Он бил веткой по голове Шер Хана, и в агонии страха тигр визжал и стонал.

– Фу, уходи теперь прочь, заклейменная кошка джунглей! Только знай: когда я снова приду к Скале Совета, на моей голове будет шкура Шер Хана. Дальше: Акела может жить, где и как ему угодно. Вы его не убьете, потому что я не желаю этого. И думается мне, что недолго будете вы сидеть здесь, болтая языком, точно вы важные особы, а не собаки, которых я гоню. Вот так!

Конец большой ветки ярко горел. Маугли бил ею вправо и влево; когда искры попадали на шерсть волков, сидевших кольцом, они с воплем убегали. Наконец, подле Скалы Совета остались Акела, Багира и около десятка волков, которые приняли сторону Маугли. И вот в своей груди Маугли почувствовал такую боль, какой не испытал еще никогда в жизни. У него перехватило дыхание; он всхлипнул, и слезы потекли по его лицу.

– Что это, что это? – спросил он. – Я не хочу уходить из джунглей и не понимаю, что со мной. Я умираю, Багира?

– Нет, Маленький Брат. Это только слезы, такие слезы бывают у людей, – сказала Багира. – Да, теперь я вижу, что ты взрослый человек, а не человеческий детеныш. Отныне джунгли, действительно, закрыты для тебя. Пусть они льются, Маугли; это только слезы!

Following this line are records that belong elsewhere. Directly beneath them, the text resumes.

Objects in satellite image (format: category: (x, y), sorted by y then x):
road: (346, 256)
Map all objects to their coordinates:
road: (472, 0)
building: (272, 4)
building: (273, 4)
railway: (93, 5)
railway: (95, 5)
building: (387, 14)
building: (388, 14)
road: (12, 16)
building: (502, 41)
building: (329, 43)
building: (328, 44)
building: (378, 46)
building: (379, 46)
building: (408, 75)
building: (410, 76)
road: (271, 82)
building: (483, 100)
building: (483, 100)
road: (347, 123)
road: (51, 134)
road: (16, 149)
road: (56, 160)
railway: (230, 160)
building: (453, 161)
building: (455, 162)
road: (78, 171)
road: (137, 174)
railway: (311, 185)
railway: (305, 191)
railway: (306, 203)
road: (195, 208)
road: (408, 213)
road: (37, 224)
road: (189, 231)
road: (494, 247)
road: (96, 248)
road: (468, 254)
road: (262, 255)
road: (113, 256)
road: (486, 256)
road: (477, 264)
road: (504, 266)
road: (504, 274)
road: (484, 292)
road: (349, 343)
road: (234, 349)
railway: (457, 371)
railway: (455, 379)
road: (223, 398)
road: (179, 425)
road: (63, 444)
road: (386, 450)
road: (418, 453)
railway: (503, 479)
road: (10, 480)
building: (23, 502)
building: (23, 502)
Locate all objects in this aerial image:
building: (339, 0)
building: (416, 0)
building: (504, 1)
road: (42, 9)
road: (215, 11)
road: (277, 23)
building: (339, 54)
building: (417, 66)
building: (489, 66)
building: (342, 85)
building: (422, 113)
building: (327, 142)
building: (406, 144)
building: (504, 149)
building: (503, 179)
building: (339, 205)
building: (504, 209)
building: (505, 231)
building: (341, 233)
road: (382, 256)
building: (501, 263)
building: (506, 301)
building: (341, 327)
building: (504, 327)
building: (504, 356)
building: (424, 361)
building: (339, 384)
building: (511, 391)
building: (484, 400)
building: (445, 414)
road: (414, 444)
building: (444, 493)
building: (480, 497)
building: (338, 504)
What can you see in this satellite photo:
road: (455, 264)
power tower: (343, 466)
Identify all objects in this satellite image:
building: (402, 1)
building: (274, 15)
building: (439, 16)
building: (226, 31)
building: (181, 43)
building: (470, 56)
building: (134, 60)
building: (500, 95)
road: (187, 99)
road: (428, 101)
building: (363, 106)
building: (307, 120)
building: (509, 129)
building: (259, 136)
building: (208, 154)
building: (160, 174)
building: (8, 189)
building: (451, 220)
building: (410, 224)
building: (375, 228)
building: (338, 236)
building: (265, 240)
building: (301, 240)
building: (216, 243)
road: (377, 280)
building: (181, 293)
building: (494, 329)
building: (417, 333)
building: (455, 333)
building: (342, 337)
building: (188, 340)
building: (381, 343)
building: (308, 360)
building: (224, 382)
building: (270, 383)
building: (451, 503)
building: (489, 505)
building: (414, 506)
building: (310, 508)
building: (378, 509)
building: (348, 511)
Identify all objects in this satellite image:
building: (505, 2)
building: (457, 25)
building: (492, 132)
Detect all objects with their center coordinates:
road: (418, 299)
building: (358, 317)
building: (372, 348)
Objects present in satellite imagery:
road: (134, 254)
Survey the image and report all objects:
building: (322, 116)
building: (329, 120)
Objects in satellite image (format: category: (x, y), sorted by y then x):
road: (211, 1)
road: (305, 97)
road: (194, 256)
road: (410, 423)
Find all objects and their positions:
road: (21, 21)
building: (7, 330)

Так Маугли сидел и плакал, точно его сердце разбилось. Раньше он не знал слез.

– Теперь, – сказал, наконец, мальчик, – я уйду к людям, но прежде попрощаюсь с моей матерью.

Он пошел в ту пещеру, в которой жил с семьей Отца Волка, и так плакал, прижимаясь к меху волчица, что четыре молодых волка жалобно завыли.

– Вы меня не забудете? – спросил их Маугли.

– Не забудем, пока у нас хватит сил бегать по следам. Когда ты сделаешься человеком, приходи к подножию холма, мы будем с тобой разговаривать и по ночам станем выбегать в поля, чтобы играть с тобой.

– Возвращайся скорее, – сказал Волк Отец, – возвращайся скорее, о мудрая лягушечка, потому что мы, твоя мать и я, уже стары.

– Скорее приходи, – повторила Волчица Мать, – мой маленький бесшерстый сынок, потому что знай, дитя людей, я любила тебя больше, чем кого-нибудь из моих волчат.

– Конечно, приду, – ответил Маугли, – и приду для того, чтобы положить на Скалу Совета шкуру Шер Хана. Не забывайте меня. Скажите в джунглях, чтобы меня там не забывали.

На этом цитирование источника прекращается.